Structured page parsing data:
########################################
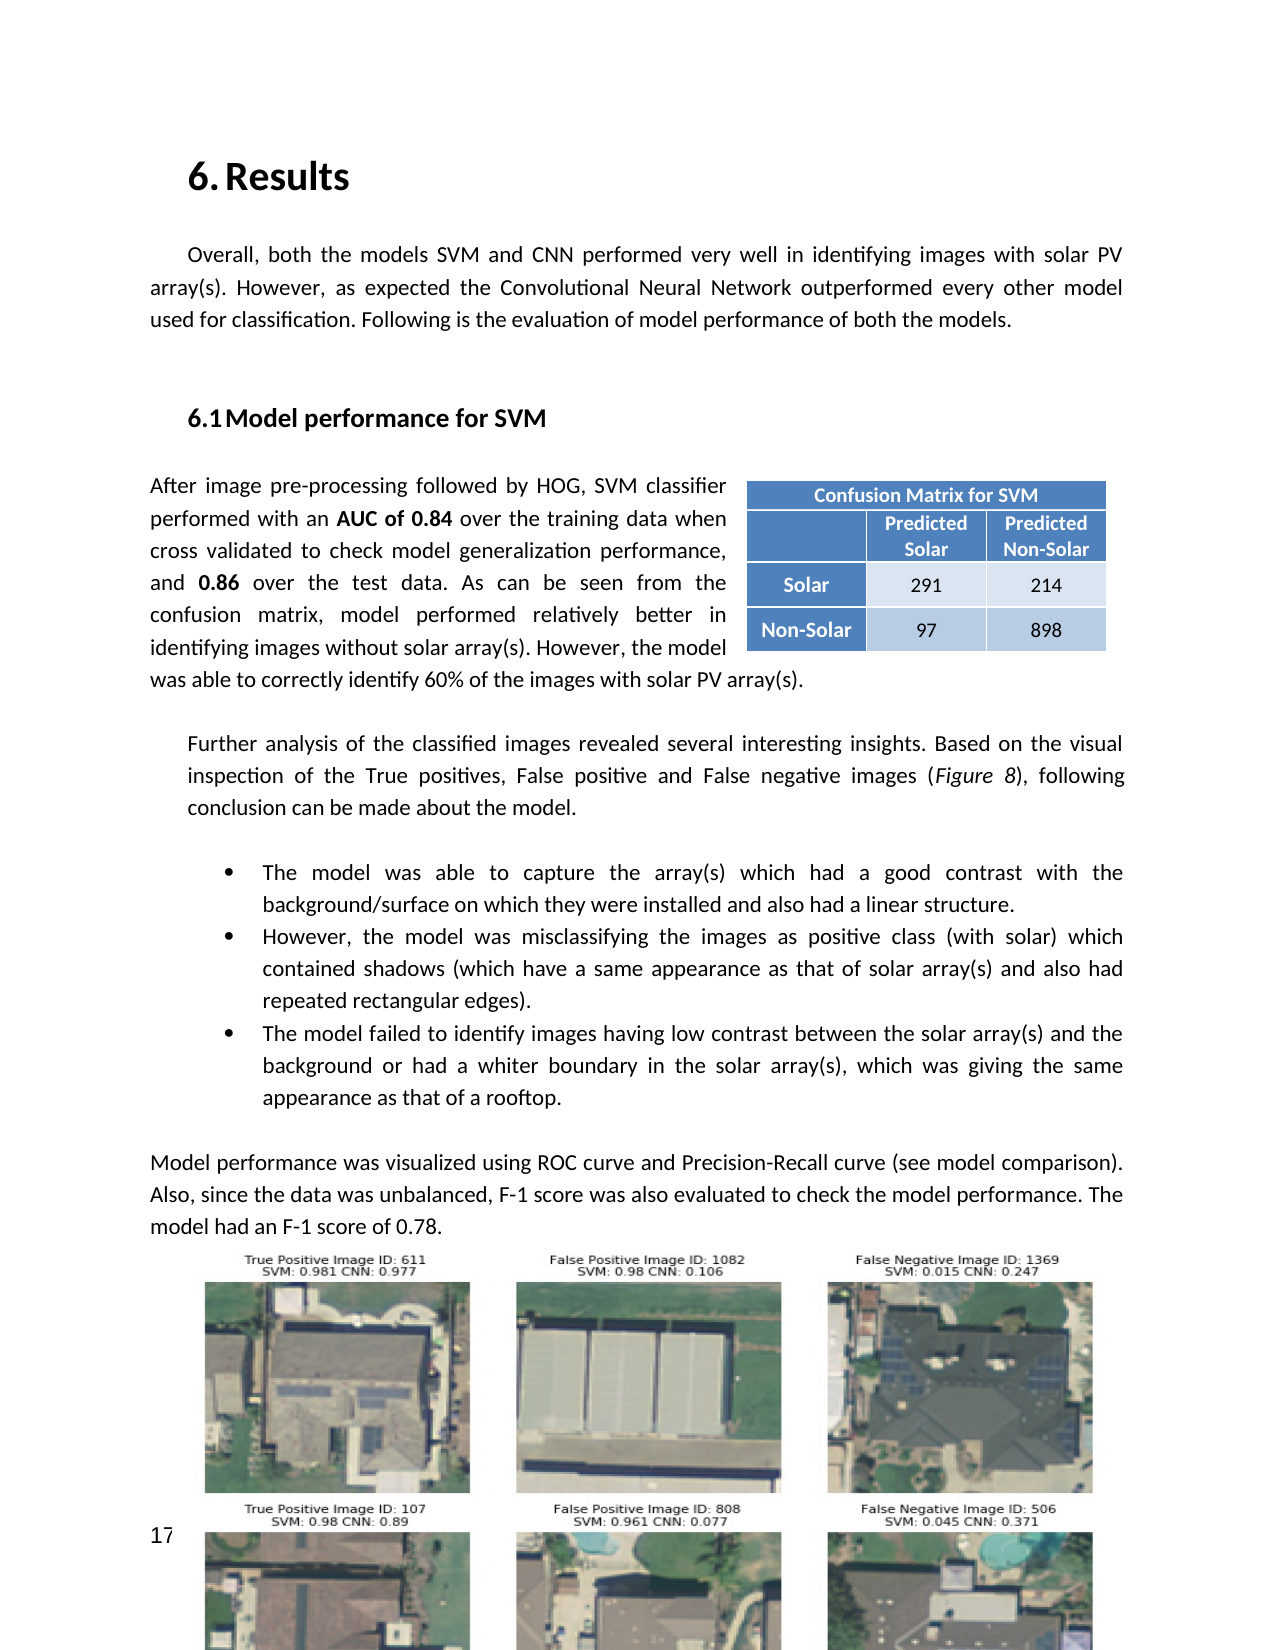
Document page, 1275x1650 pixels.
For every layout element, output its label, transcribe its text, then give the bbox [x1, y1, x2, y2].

table_cell Predicted Non-Solar [987, 511, 1106, 561]
table_cell 97 [867, 608, 986, 651]
table_header Confusion Matrix for SVM [747, 481, 1106, 509]
table_cell Solar [747, 563, 866, 606]
list Results [187, 150, 1125, 201]
table_cell Predicted Solar [867, 511, 986, 561]
text Model performance was visualized using ROC curve and Precision-Recall curve (see model comparison). Also, since the data was unbalanced, F-1 score was also evaluated to check the model performance. The model had an F-1 score of 0.78. [150, 1148, 1125, 1240]
list Model performance for SVM [187, 402, 1125, 434]
list However, the model was misclassifying the images as positive class (with solar) which contained shadows (which have a same appearance as that of solar array(s) and also had repeated rectangular edges). [225, 922, 1125, 1015]
text Further analysis of the classified images revealed several interesting insights. Based on the visual inspection of the True positives, False positive and False negative images (Figure 8), following conclusion can be made about the model. [187, 729, 1125, 822]
list The model failed to identify images having low contrast between the solar array(s) and the background or had a whiter boundary in the solar array(s), which was giving the same appearance as that of a rooftop. [225, 1019, 1125, 1111]
text After image pre-processing followed by HOG, SVM classifier performed with an AUC of 0.84 over the training data when cross validated to check model generalization performance, and 0.86 over the test data. As can be seen from the confusion matrix, model performed relatively better in identifying images without solar array(s). However, the model was able to correctly identify 60% of the images with solar PV array(s). [150, 472, 1125, 693]
text Overall, both the models SVM and CNN performed very well in identifying images with solar PV array(s). However, as expected the Convolutional Neural Network outperformed every other model used for classification. Following is the evaluation of model performance of both the models. [150, 241, 1125, 333]
table_cell [747, 511, 866, 561]
table_cell 214 [987, 563, 1106, 606]
table_cell 898 [987, 608, 1106, 651]
list The model was able to capture the array(s) which had a good contrast with the background/surface on which they were installed and also had a linear structure. [225, 858, 1125, 918]
picture [172, 1244, 1126, 1650]
table_cell Non-Solar [747, 608, 866, 651]
table_cell 291 [867, 563, 986, 606]
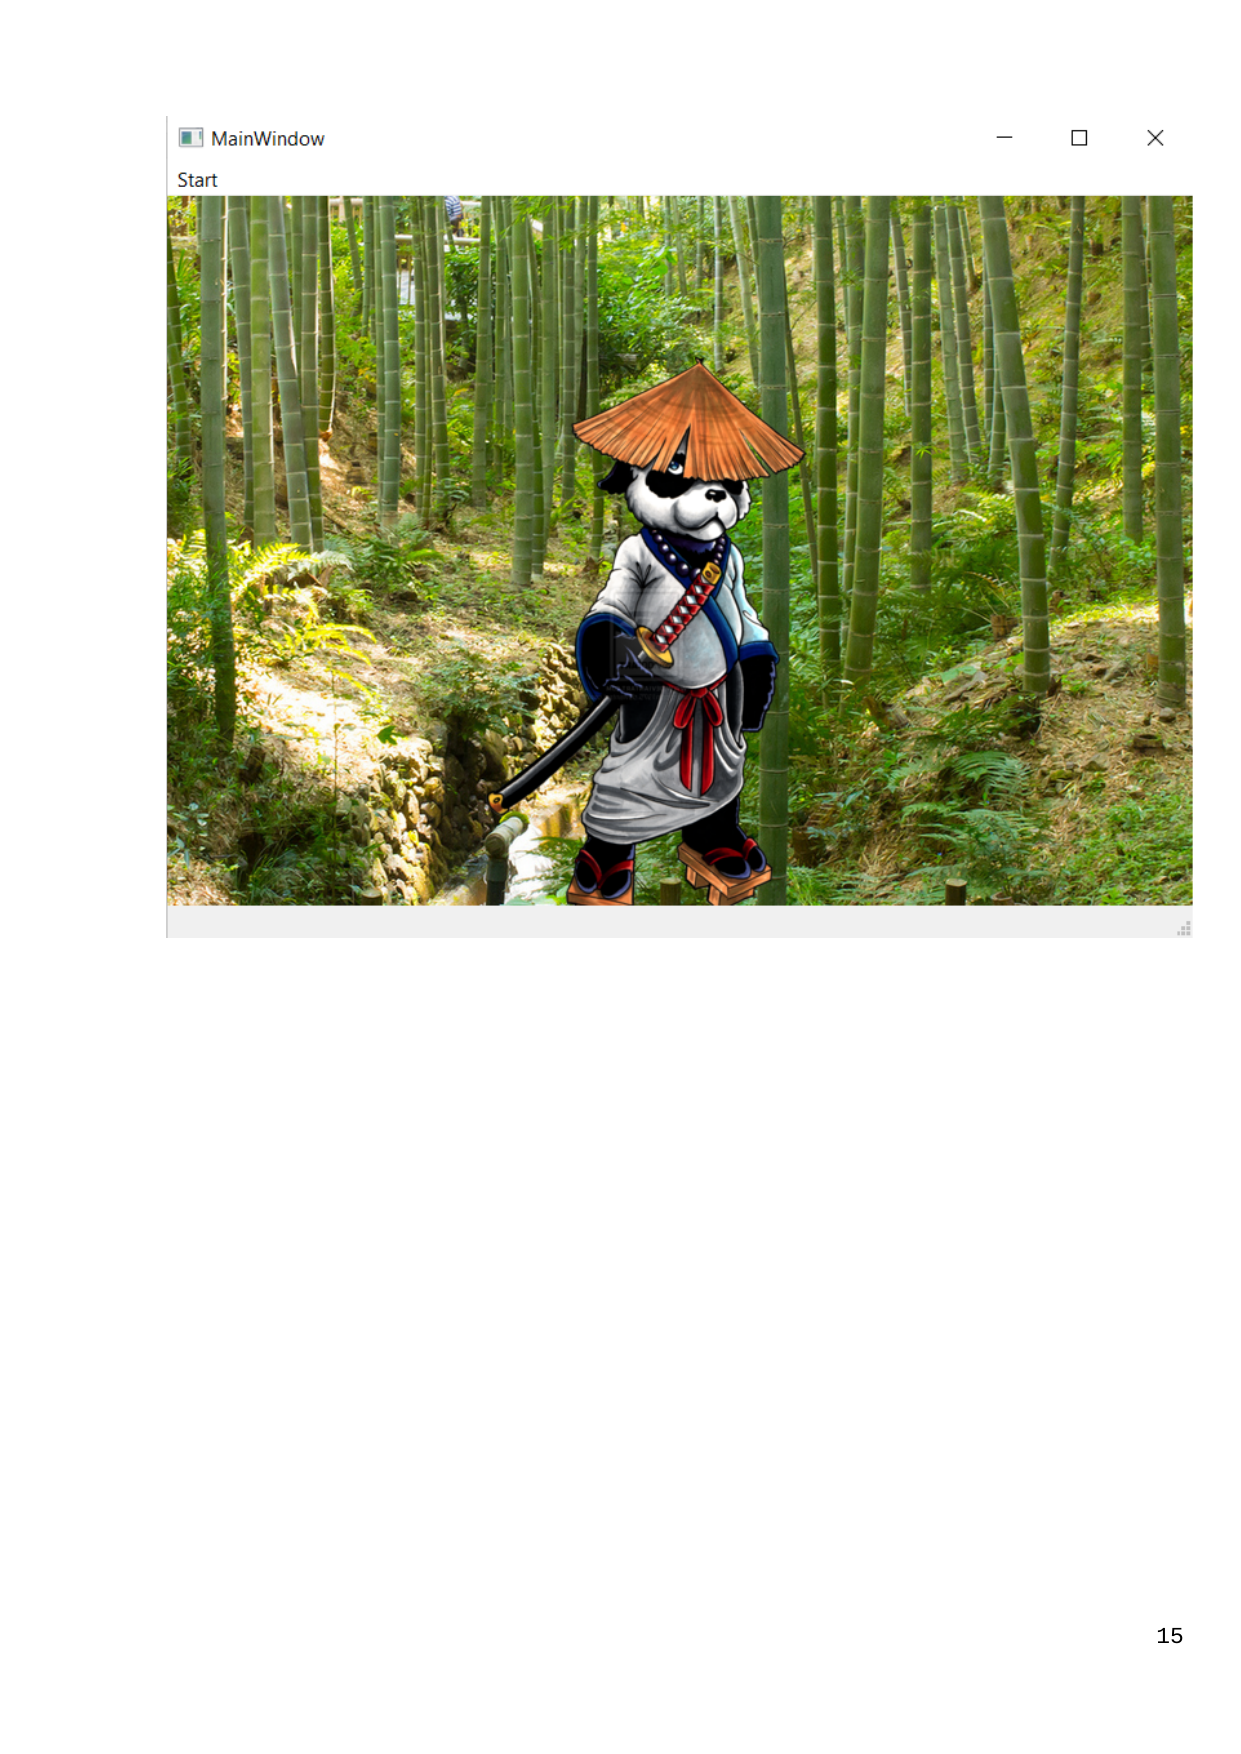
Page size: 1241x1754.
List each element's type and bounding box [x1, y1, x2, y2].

picture [166, 116, 1193, 938]
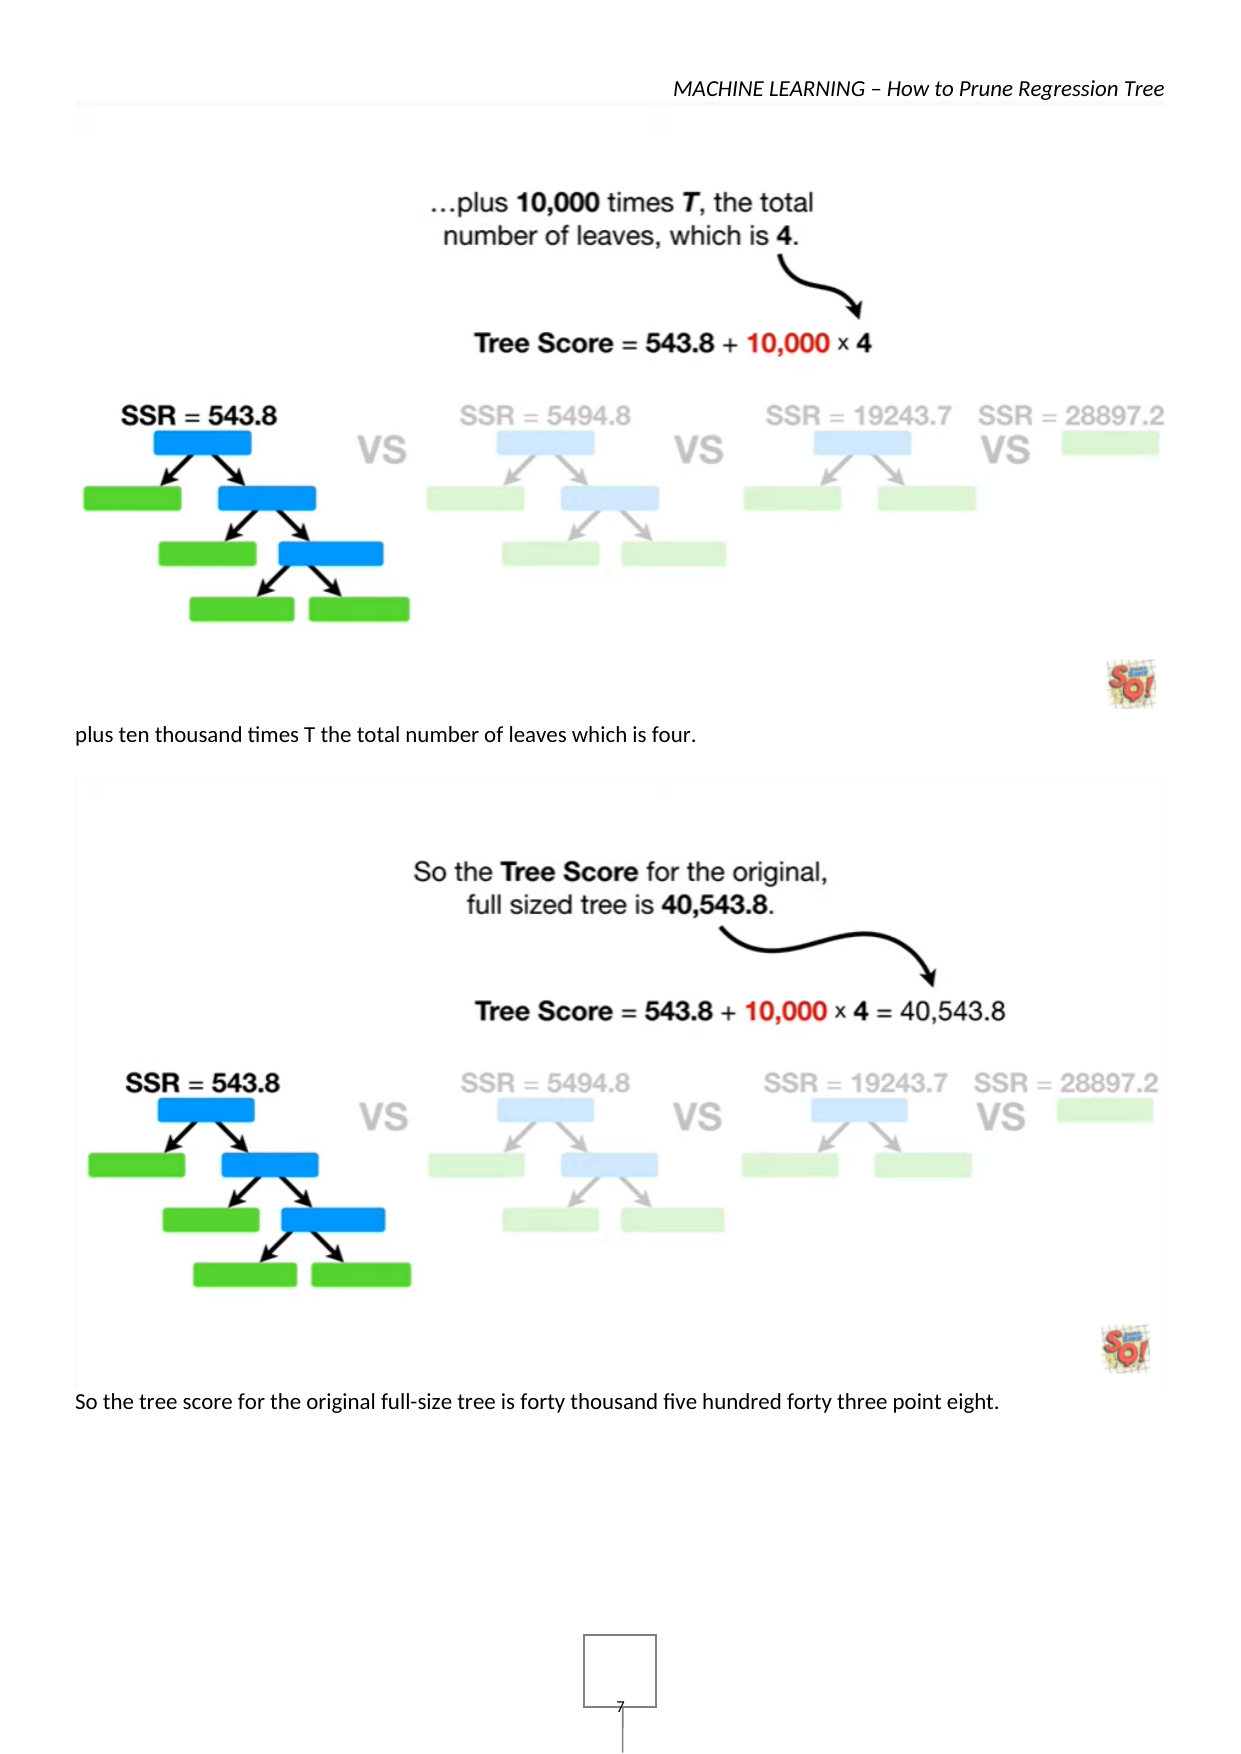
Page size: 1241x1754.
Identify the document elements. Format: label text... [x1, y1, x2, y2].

text So the tree score for the original full-size tree is forty thousand five hundred forty three point eight. [75, 1387, 1165, 1415]
text plus ten thousand times T the total number of leaves which is four. [75, 720, 1165, 748]
picture [75, 776, 1166, 1387]
picture [75, 101, 1166, 720]
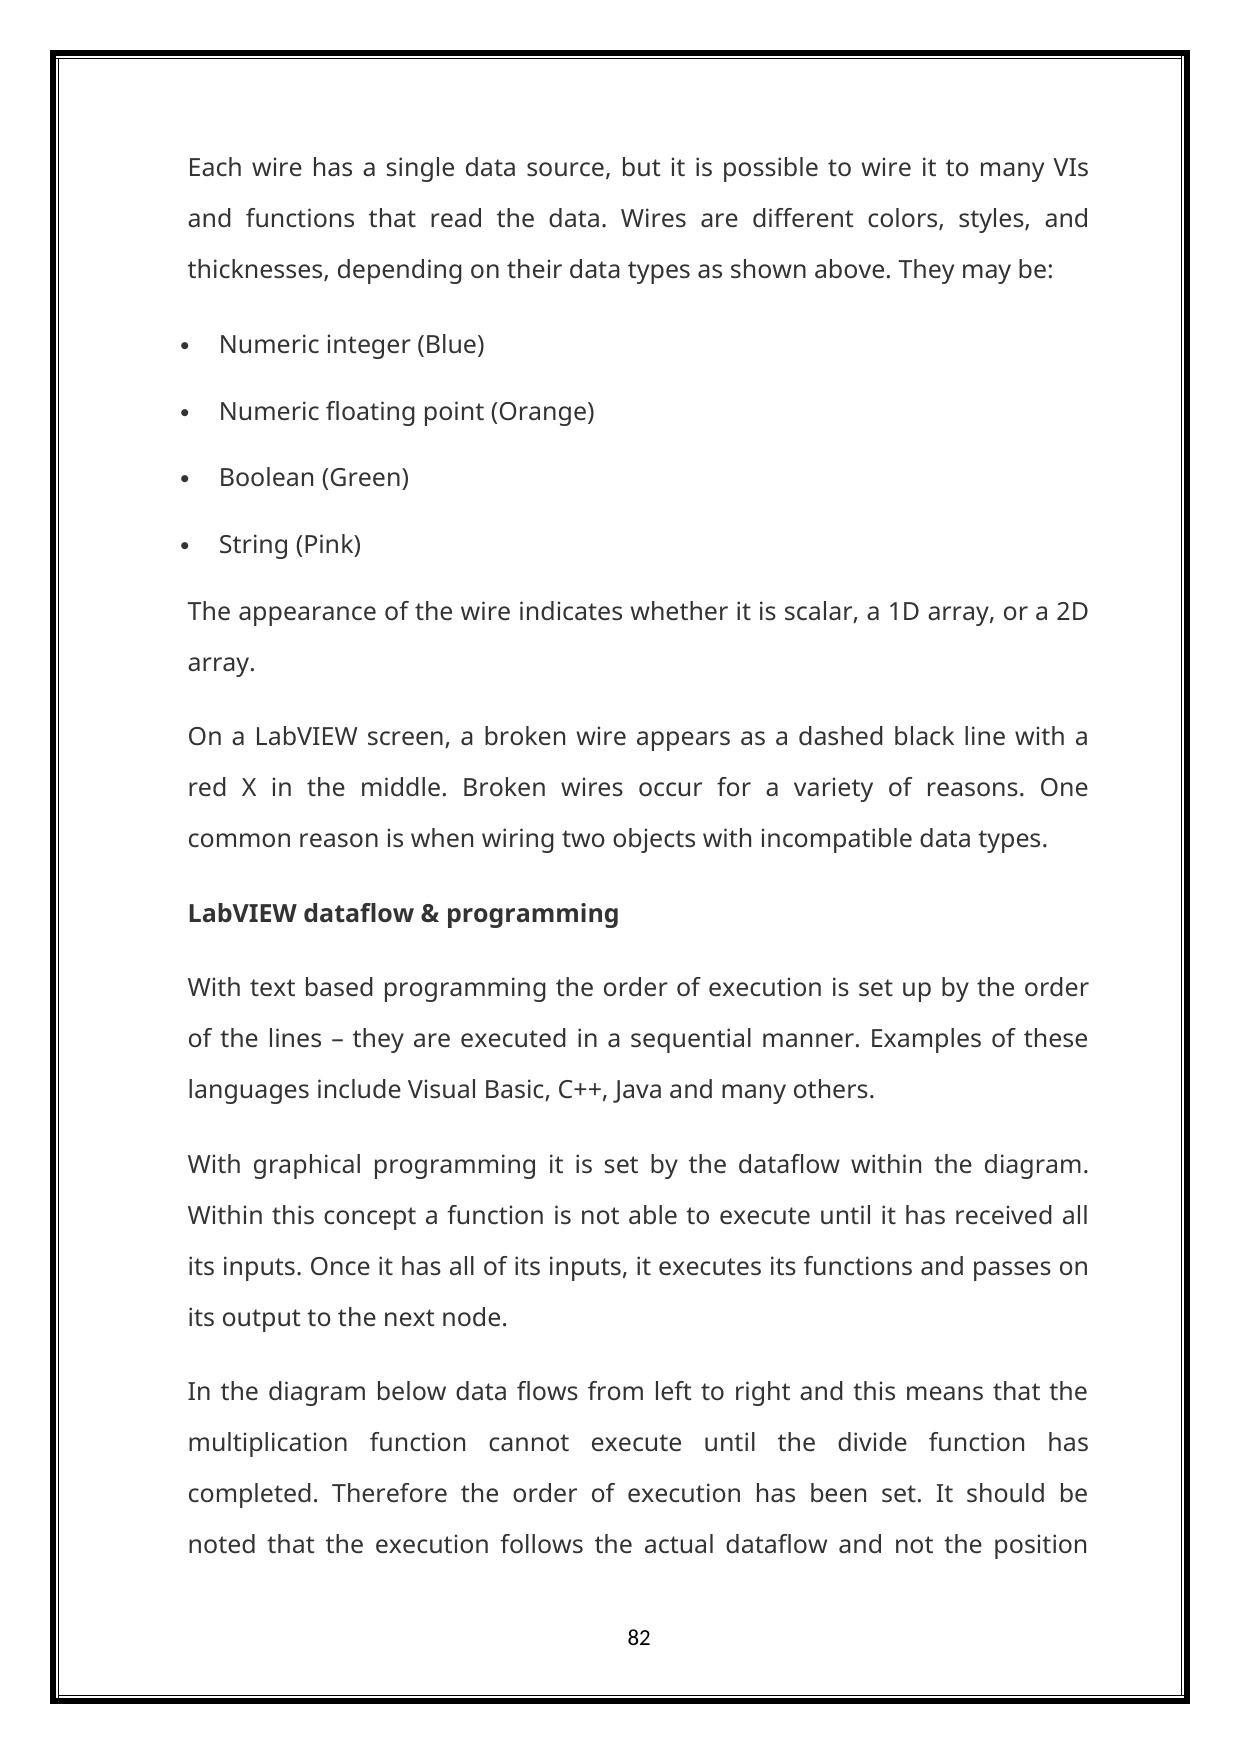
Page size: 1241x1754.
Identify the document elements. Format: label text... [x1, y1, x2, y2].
########################################
** PROBLEM TO SOLVE **
Output the records above exactly as written, but leave out the pictures.

** SOLUTION FOR THIS TASK **
Document page, 1275x1650 pixels.
For every layout element, output its label, transcribe its text, then give the bbox [x1, y1, x2, y2].

table_cell Predicted Non-Solar [987, 511, 1106, 561]
table_cell 97 [867, 608, 986, 651]
table_header Confusion Matrix for SVM [747, 481, 1106, 509]
table_cell Solar [747, 563, 866, 606]
list Results [187, 150, 1125, 201]
table_cell Predicted Solar [867, 511, 986, 561]
text Model performance was visualized using ROC curve and Precision-Recall curve (see model comparison). Also, since the data was unbalanced, F-1 score was also evaluated to check the model performance. The model had an F-1 score of 0.78. [150, 1148, 1125, 1240]
list Model performance for SVM [187, 402, 1125, 434]
list However, the model was misclassifying the images as positive class (with solar) which contained shadows (which have a same appearance as that of solar array(s) and also had repeated rectangular edges). [225, 922, 1125, 1015]
text Further analysis of the classified images revealed several interesting insights. Based on the visual inspection of the True positives, False positive and False negative images (Figure 8), following conclusion can be made about the model. [187, 729, 1125, 822]
list The model failed to identify images having low contrast between the solar array(s) and the background or had a whiter boundary in the solar array(s), which was giving the same appearance as that of a rooftop. [225, 1019, 1125, 1111]
text After image pre-processing followed by HOG, SVM classifier performed with an AUC of 0.84 over the training data when cross validated to check model generalization performance, and 0.86 over the test data. As can be seen from the confusion matrix, model performed relatively better in identifying images without solar array(s). However, the model was able to correctly identify 60% of the images with solar PV array(s). [150, 472, 1125, 693]
text Overall, both the models SVM and CNN performed very well in identifying images with solar PV array(s). However, as expected the Convolutional Neural Network outperformed every other model used for classification. Following is the evaluation of model performance of both the models. [150, 241, 1125, 333]
table_cell [747, 511, 866, 561]
table_cell 214 [987, 563, 1106, 606]
table_cell 898 [987, 608, 1106, 651]
list The model was able to capture the array(s) which had a good contrast with the background/surface on which they were installed and also had a linear structure. [225, 858, 1125, 918]
picture [172, 1244, 1126, 1650]
table_cell Non-Solar [747, 608, 866, 651]
table_cell 291 [867, 563, 986, 606]
Page size: 1241x1754.
List each element's type and bounding box [x1, y1, x2, y2].

picture [166, 116, 1193, 938]
Page size: 1241x1754.
Identify the document elements. Format: label text... [x1, y1, x2, y2].

text So the tree score for the original full-size tree is forty thousand five hundred forty three point eight. [75, 1387, 1165, 1415]
text plus ten thousand times T the total number of leaves which is four. [75, 720, 1165, 748]
picture [75, 776, 1166, 1387]
picture [75, 101, 1166, 720]
Page size: 1241x1754.
Identify the document elements. Format: label text... [x1, y1, x2, y2].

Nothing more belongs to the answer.